One To Watch(57)
“What happens when you try?” Bob asked gently.
Bea shook her head, crying in earnest now. “I drown, Bop. Every single time. I drown.”
Bob nodded tightly, tears in his eyes too. Sue smoothed back Bea’s hair.
“Safer to stay where you are then, isn’t it?” she coaxed. “Even if where you are makes you miserable.”
“What do I do, Mom?” Bea pleaded, feeling incredibly young. “I don’t know what to do.”
“You know,” Sue’s voice was raspy, absent her usual affected cheer, “when your father left—not Bob, your biological father—I thought I was done. A woman alone with four kids, no savings, this run-down house. I thought, Who could possibly want me?”
“Mom.” Bea exhaled. In her entire life, Bea could count the number of times she’d heard her mother talk about her biological father on one hand.
“The night he called to say he wasn’t coming home was the worst of my life,” Sue went on. “All you kids were asleep, or I thought you were, but then I heard you crying. So I went into your room, and you were standing in your crib, and you said, ‘Up me, Mama.’ That’s what you used to say, ‘Up me.’ So I picked you up, my sweet girl, and you were crying, and so was I. And I was so afraid, Bea. I didn’t know what I was going to do. If you think you’re hopeless, well, I was so far past that point, I was completely shut down. Until I met Bob.”
“And he made you believe again?”
Bob laughed. “Hell, no. Your mother didn’t want a damn thing to do with me.”
“Wait, really?”
Sue shook her head. “Between working and raising all you kids, I was completely in survival mode, focused on whatever was in front of me—I couldn’t possibly consider adding another person into the mix! Bob saw I was running myself ragged, and he offered to help. That first time he came to the house, that was when things started to change.”
“Because of you, Bean.” Bob rubbed Bea’s knee affectionately.
“Me?” Bea was bewildered. “How? Wasn’t I only five?”
“Four,” Bob corrected. “When I came over here, the whole place was chaos. Your brothers were running around the yard, your mother was trying to get dinner on the table, and I didn’t know how to help with any of it. Then you came running over to me, and you were about the cutest thing I’d ever seen. You had this big book of fairy tales, you remember? You never went anywhere without it.”
Bea pointed to the bottom shelf, where the tattered book in question still rested.
“That one there?”
Bob smiled. “The very one. You held it out to me, and you said, ‘Story?’ Bean, I don’t know how any man could say no to you, but I sure as hell never could. You were so trusting, you plopped right in my lap and we sat there and read for hours.”
“That was it.” Sue was choked up. “I saw you two together, and I thought, Oh. She’s going to have a father.”
“You make it sound so easy,” Bea whispered.
“No”—Sue grabbed Bea’s hand—“no, Beatrice, it’s the hardest thing in the world. To have been that hurt, to feel that afraid, and to know that the only way you can be really, fully happy is to risk going through it all again? It’s a terrifying choice to make. But if you want to let someone be that close to you, it’s the only way.”
“That’s it!” Bob lit up like he always did when someone hit on a new insight. “It’s about choice. A lot of people live their lives by default, walking through the doors in front of them because it seems expedient. That’s one way to have a family. But us? We chose each other. And that’s what you’re doing here, Bean—that’s why it feels so scary. Because it is. You’re choosing your family.”
“And what if I can’t?” Bea wiped the tears out of her eyes. “What if there’s something inside me that’s just—I don’t know, incapable?”
“Not possible.” Bob smiled, his whole face warm and crinkled. “Bean, everyone in this family knows how much love you have inside you. We’re together because of you. Your good heart was the key that unlocked our whole lives.”
“I don’t know what to do, Bop. I want to be brave, like you two, but I just—I don’t know what to do.”
“It starts with the choice, just like your mom said.
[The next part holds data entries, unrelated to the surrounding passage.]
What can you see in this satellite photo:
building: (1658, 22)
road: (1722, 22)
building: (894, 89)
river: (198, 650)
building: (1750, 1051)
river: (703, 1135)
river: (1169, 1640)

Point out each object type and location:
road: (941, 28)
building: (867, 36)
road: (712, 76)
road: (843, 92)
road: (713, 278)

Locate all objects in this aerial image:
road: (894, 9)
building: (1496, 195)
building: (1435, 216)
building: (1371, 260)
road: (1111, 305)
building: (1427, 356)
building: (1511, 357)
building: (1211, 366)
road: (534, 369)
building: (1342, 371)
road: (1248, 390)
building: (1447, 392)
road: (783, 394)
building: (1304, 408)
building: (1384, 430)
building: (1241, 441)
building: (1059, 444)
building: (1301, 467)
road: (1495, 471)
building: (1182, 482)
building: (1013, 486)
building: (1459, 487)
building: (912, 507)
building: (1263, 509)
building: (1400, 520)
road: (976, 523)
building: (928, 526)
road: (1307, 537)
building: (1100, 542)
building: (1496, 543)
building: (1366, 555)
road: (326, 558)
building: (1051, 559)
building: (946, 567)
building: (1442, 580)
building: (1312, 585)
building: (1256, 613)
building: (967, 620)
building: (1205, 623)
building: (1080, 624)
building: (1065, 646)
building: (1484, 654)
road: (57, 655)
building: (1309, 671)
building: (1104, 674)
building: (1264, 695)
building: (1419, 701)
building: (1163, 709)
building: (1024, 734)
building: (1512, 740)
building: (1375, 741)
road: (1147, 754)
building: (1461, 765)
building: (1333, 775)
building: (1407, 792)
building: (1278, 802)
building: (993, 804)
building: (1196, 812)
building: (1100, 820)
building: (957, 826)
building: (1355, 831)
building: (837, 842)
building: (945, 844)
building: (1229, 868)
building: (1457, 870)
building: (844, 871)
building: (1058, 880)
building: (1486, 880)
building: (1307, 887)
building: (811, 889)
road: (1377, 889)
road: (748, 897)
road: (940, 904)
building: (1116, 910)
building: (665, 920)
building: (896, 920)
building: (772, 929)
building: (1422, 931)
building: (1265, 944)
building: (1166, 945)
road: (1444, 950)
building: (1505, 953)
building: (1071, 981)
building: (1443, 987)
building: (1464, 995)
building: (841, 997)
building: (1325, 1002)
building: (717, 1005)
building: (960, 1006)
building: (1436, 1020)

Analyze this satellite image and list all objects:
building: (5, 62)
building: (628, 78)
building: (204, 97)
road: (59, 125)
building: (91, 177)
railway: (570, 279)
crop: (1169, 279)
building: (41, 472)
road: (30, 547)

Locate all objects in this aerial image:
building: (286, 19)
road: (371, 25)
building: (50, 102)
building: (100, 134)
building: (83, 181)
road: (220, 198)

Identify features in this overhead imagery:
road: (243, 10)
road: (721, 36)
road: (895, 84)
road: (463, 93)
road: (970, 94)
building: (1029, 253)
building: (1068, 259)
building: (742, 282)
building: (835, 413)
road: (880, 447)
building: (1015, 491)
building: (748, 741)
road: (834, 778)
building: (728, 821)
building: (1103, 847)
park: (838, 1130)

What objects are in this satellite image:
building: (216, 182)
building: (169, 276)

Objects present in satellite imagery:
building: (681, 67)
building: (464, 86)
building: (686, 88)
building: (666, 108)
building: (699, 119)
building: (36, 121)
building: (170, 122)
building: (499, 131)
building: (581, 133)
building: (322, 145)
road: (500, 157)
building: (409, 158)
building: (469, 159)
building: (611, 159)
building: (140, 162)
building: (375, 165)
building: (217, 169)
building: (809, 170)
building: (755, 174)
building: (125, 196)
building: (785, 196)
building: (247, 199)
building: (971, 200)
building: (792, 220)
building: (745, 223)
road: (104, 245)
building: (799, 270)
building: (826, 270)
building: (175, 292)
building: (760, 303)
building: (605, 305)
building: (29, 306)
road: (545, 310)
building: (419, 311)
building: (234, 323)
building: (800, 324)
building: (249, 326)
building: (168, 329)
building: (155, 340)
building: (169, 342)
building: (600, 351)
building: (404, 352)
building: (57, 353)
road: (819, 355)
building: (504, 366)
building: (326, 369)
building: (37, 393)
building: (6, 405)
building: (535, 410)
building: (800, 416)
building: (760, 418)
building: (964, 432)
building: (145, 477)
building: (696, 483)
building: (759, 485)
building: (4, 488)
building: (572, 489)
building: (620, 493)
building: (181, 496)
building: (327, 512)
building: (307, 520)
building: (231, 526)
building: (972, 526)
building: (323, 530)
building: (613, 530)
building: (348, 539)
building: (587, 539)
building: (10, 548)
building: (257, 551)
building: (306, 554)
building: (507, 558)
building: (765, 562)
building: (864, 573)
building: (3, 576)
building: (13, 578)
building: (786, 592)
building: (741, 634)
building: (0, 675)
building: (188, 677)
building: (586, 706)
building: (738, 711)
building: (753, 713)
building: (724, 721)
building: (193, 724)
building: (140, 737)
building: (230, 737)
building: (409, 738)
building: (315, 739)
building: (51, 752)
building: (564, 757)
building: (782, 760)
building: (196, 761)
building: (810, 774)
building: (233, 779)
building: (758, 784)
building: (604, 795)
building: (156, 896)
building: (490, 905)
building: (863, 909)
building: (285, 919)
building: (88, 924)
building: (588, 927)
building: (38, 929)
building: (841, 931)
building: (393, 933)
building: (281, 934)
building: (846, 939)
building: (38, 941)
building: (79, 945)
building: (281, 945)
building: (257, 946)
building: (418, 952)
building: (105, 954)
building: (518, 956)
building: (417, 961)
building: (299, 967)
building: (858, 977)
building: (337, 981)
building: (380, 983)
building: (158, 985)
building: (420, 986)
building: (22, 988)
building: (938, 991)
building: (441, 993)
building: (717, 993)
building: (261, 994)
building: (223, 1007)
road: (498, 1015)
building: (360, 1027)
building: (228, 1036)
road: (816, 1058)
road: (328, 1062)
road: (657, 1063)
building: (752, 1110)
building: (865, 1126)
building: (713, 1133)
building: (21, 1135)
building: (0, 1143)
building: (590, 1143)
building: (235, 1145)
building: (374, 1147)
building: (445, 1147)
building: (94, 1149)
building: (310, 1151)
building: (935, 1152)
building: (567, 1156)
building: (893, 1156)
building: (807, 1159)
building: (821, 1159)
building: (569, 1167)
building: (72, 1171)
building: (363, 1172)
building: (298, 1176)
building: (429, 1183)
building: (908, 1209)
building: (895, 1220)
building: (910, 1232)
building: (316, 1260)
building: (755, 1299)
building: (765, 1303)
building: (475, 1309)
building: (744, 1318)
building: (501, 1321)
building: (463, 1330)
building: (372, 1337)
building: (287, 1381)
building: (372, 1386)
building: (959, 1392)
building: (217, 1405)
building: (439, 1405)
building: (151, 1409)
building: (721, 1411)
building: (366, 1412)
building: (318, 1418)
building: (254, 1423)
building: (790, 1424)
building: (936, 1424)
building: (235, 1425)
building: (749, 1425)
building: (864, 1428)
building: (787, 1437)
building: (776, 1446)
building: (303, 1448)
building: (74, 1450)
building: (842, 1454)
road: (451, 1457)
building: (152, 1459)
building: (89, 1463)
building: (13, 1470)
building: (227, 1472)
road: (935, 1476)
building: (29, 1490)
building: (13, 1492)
Here in this room, it seems to me you have a sense that you might want one of these fellas to be your family. If you want that, you can have it. But first, you have to tell them that’s what you want. Bean, you have to choose.”
Bea was worried Lauren would be furious when she came back outside, but there was so much going on that her twenty-minute absence appeared to have escaped unnoticed.
Bea scanned the busy yard looking for Asher—he was chatting with Duncan and Julia, all three of them laughing. Asher was holding baby Alice, booping her nose and puffing out his cheeks to make her smile. It was obvious that he was wonderful with children, and Bea wondered how he could be so natural with this little baby and yet so stilted with her. Duncan had an arm around Julia’s waist, and she leaned comfortably into her husband, the two of them easy in a way that sent a twist of pain through Bea’s chest. She wanted this. And if she kept on like she was, she would never, ever have it.